Promoting a healthy and happy lifestyle is the goal of the internationally known 5K marathon. More than 60 percent of the runners who participate are “first-time 5k runners and participate as a celebration and capstone of their healthy living accomplishments,” according to the event’s website. Since The Color Run’s debut in January of last year, the run has grown to include more than 100 events in over 130 cities in the United States, South America, Europe and Australia; and there are expected to be more than one million entrants this year.
Although running is already the workout of choice for sophomore biology major Amanda Lyons, she decided to change up her routine of running in competitive races in May when she participated in a Washington, D.C. Color Run.
“I was motivated to run The Color Run because it sounded fun and there was absolutely no pressure to do well,” Lyons said. “Even if you didn’t train, it was OK.”
The positive theme of the event has inspired the creation of other local fun runs including the Electric Run, which was held Sept. 6 and 7 at the National Harbor; the Jingle Bell Run, which is set for Dec. 7 in Arlington, Va.; the Dirty Girl Mud Run, which will be held next August in Baltimore; and University of Maryland’s very own Color For The Kids Run, which was just hosted by Terp Thon on Sept. 28 in College Park.
The Color For the Kids Run is one of Terp Thon’s several fundraising events that support the “miracle children” from the Children’s National Medical Center in Washington, D.C.
Sarah Pontius, who is Terp Thon’s community relations chair, said the event’s registered participants included a mix of both new and experienced runners, which she attributes to the fun atmosphere of the run along with the good cause.

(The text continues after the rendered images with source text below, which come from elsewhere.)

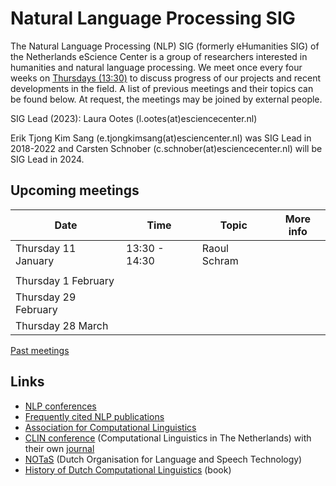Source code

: # Natural Language Processing SIG

The Natural Language Processing (NLP) SIG (formerly eHumanities SIG) of the Netherlands eScience Center is a group of researchers interested in humanities and natural language processing. We meet once every four weeks on [Thursdays (13:30)](#upcoming-meetings) to discuss progress of our projects and recent developments in the field. A list of previous meetings and their topics can be found below. At request, the meetings may be joined by external people.

SIG Lead (2023): Laura Ootes (l.ootes(at)esciencecenter.nl)

Erik Tjong Kim Sang (e.tjongkimsang(at)esciencenter.nl) was SIG Lead in 2018-2022 and
Carsten Schnober (c.schnober(at)esciencecenter.nl) will be SIG Lead in 2024.


## Upcoming meetings

| Date | Time |Topic | More info |
|------|------|------|------------|
| Thursday 11 January | 13:30 - 14:30 | Raoul Schram ||
| ||||
| Thursday 1 February ||||
| Thursday 29 February ||||
| Thursday 28 March ||||


[Past meetings](https://github.com/nlesc-sigs/nlp-sig/blob/master/meetings.md)

## Links

- [NLP conferences](nlp-conferences.md)
- [Frequently cited NLP publications](nlp-literature.md)
- [Association for Computational Linguistics](https://www.aclweb.org/portal/)
- [CLIN conference](https://www.let.rug.nl/vannoord/Clin/) (Computational Linguistics in The Netherlands) with their own [journal](https://www.clinjournal.org/clinj)
- [NOTaS](https://notas.nl/) (Dutch Organisation for Language and Speech Technology)
- [History of Dutch Computational Linguistics](https://www.let.rug.nl/vannoord/TST-Geschiedenis/) (book)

“Based on the amazing turn out, I would say that runs like this do motivate people to exercise while having fun,” the junior psychology major added.

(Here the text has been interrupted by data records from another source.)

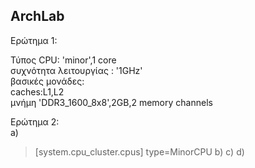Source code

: ## ArchLab

Ερώτημα 1:

Τύπος CPU: 'minor',1 core  
συχνότητα λειτουργίας : '1GHz'  
βασικές μονάδες:   
caches:L1,L2  
μνήμη 'DDR3_1600_8x8',2GB,2 memory channels  


Ερώτημα 2:  
a)
 >[system.cpu_cluster.cpus]
 >type=MinorCPU
b)
c)
d)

Why are these runs rising in popularity?
“The personalization to different interests adds to the appeal of the run,” sophomore business major Nicole Centi said. “If you like zombies, there’s a run for that. If you like mud, there’s a run for that.”
In addition, these non-competitive “fun runs” usually donate the proceeds raised to a good cause.
If you are interested in participating in a fun run, some upcoming local options include Run or Dye on Nov. 2 and the Karaoke 5K Run or Roll Then Rockout on Nov. 22 – both at RFK Stadium – and the Turkey Trot 5K in Arlington, Va., on Nov. 28.